Mistral Proposes Revenue Levy on AI Companies to Compensate Creators
French AI developer Mistral called Friday for European AI companies to pay a levy on revenues to fund content creators and cultural industries, addressing a growing dispute over how generative AI models are trained on human-generated material.
Mistral CEO Arthur Mensch said operators should contribute "a revenue-based levy... reflecting their use of content publicly available online," according to an op-ed in the Financial Times. The company suggested a rate between 1.0 and 1.5 percent of revenues.
Proceeds would flow into a central European fund for new content creation and cultural sector support, Mensch wrote.
How It Would Work
The levy would apply equally to foreign AI companies operating in Europe, creating what Mensch called "a level playing field within the European market." Most major AI developers are based in the United States.

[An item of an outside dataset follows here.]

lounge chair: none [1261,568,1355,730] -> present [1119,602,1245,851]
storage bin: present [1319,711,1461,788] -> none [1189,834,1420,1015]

In return for paying, AI developers would gain legal certainty and protection from liability for training on publicly available materials, according to Mensch. The mechanism would not replace direct licensing agreements between data owners and AI firms.
The Copyright Problem
AI models train on vast amounts of text, audio, and video created by humans. This has prompted lawsuits and complaints from creators and copyright holders on both sides of the Atlantic.
The EU adopted AI regulation in 2024 requiring systems to respect copyright rules, but applying these rules to generative AI remains unsettled.
Mistral itself faced accusations last month of using copyrighted works including "Harry Potter" and "The Little Prince" to train its model, according to an investigation by French media outlet Mediapart. The company said it respects opt-out mechanisms and deploys safeguards, though some widely duplicated works are difficult to exclude entirely from training data.
Comparison to U.S. Approach
American AI companies operate under "extremely permissive regulatory contexts on copyright," Mistral's external affairs chief Audrey Herblin-Stoop said. Anthropic, a major U.S. AI developer, agreed in September to pay $1.5 billion to settle a class-action lawsuit by authors.
Mistral, valued at 11.7 billion euros ($13.5 billion), positions itself as Europe's challenger to U.S.-based AI giants with valuations in the hundreds of billions.
For creatives and content creators, the proposal represents one approach to ensuring compensation when their work trains commercial AI systems.